(Miranda, 1943 / Popayán, 2025)
Por Donaldo Mendoza
Mi apellido y el del médico Léider Vergara Mendoza es mera coincidencia, el de él es del norte del Cauca y el mío del sur de La Guajira. Lo conocí en 1977 cuando me vinculé a un grupo de estudio organizado por tres compañeras: Luz Helena Cajiao de Cohen, Yolanda Latorre de Villa (q.e.p.d.) y Margarita Escobar de Vergara. La casa de Margarita era con frecuencia el punto de reunión. Los cuatro estudiábamos Literatura y Lengua española en la Universidad del Cauca.
Con el médico Léider Vergara, quien por esas calendas era director del Servicio de Salud del Cauca, fue surgiendo una amistad que con el tiempo mutó en lazos de familia.
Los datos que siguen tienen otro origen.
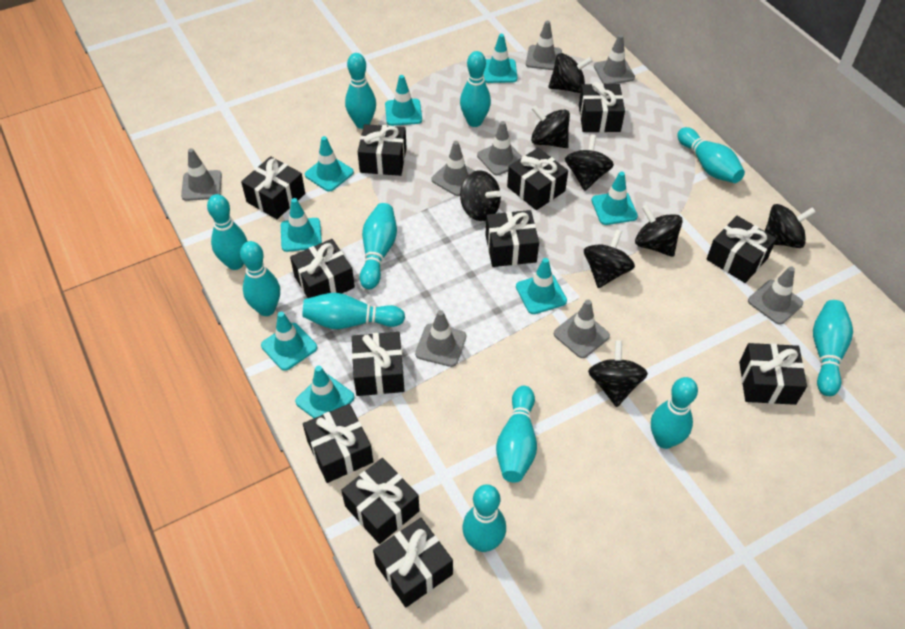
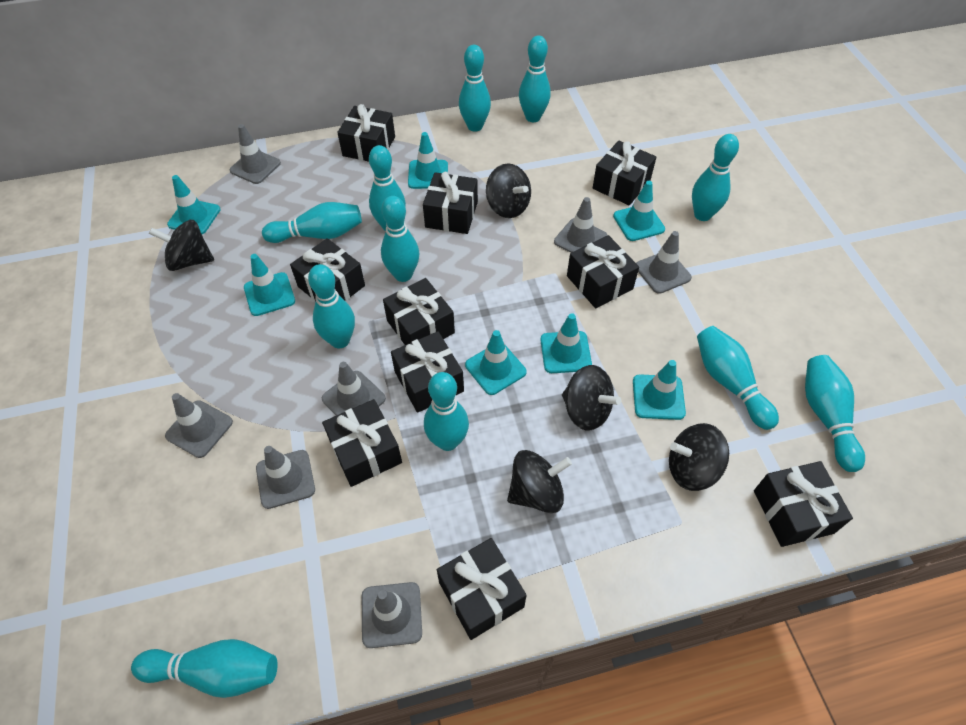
black gift: 12 -> 10
black spinning top: 8 -> 5
grey traffic cone: 8 -> 7
turquoise traffic cone: 8 -> 7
Al grado que Margarita es la madrina de mi hija mayor, y con mi hijo menor la llaman tía. Con el médico las conversaciones siempre tomaban el camino de la música, en donde él era un coleccionista de casi todos los géneros, y yo un primario conocedor de vallenatos.
Esa afición incesante por la música fue su salvación cuando le llegó la hora del retiro. Dado que a su pasión por la música le sumó un interés inusitado por la jardinería, y se especializó en el cultivo y cuidado de los anturios. No quiso ser un jardinero corriente, se empeñó en buscar el mayor número de especies, y en ese propósito indagaba en qué lugar había este o aquel color de flor, traía la planta y la adaptaba a las condiciones climáticas, tipo de suelo y el abono adecuado. Por esa vía su vida se iba llenando de nuevos sentidos y de un estado de plenitud espiritual, que sabía compartir con las personas amigas que visitábamos su hogar.
En una ocasión le pregunté por algún recuerdo grato en su ejercicio de la medicina. Su rostro se volvió expresivo y los ojos tomaron más brillo: “A principios de la década del setenta se me ocurrió una locura (por los riesgos que representaba): llevar la cura científica de la tuberculosis a una comunidad indígena. Enfrenté la resistencia hostil de médicos ancestrales que rechazaban mi ‘cura civilizada’. Me llevó tiempo y amenazas, pero no renuncié a mi propósito…”. El final feliz fue que la comunidad vio el efecto eficaz de las vacunas y la conveniencia de implementar nuevos métodos de higiene. Nunca hizo alarde de esa conquista, fue suficiente el íntimo premio nobel recibido, por salvar muchas vidas.
No supe, y tampoco le pregunté, si ese estado de serenidad y paz interior que supo mantener cuando la enfermedad comenzó a incomodarlo venía de un conocimiento a fondo de los estoicos o de una particular resiliencia. Mi actitud fue seguirle la corriente, y decirles aparte a Margarita y a Juan Fernando que esa actitud alentaba la vida y desaparecía las dolencias. Seguirle la corriente… era entrar con él al estudio, en donde me mostraba el último programa que su hijo Mario Andrés, ingeniero electrónico, le había traído de Suecia para pasar acetatos a cd, mejorando al ciento por ciento el sonido, borrando todas las asperezas.
Yo diría que el doctor Léider Orlando Vergara Mendoza descubrió un método para ser feliz, y con ese equipaje se fue a la eternidad. Un abrazo fraterno a toda su familia.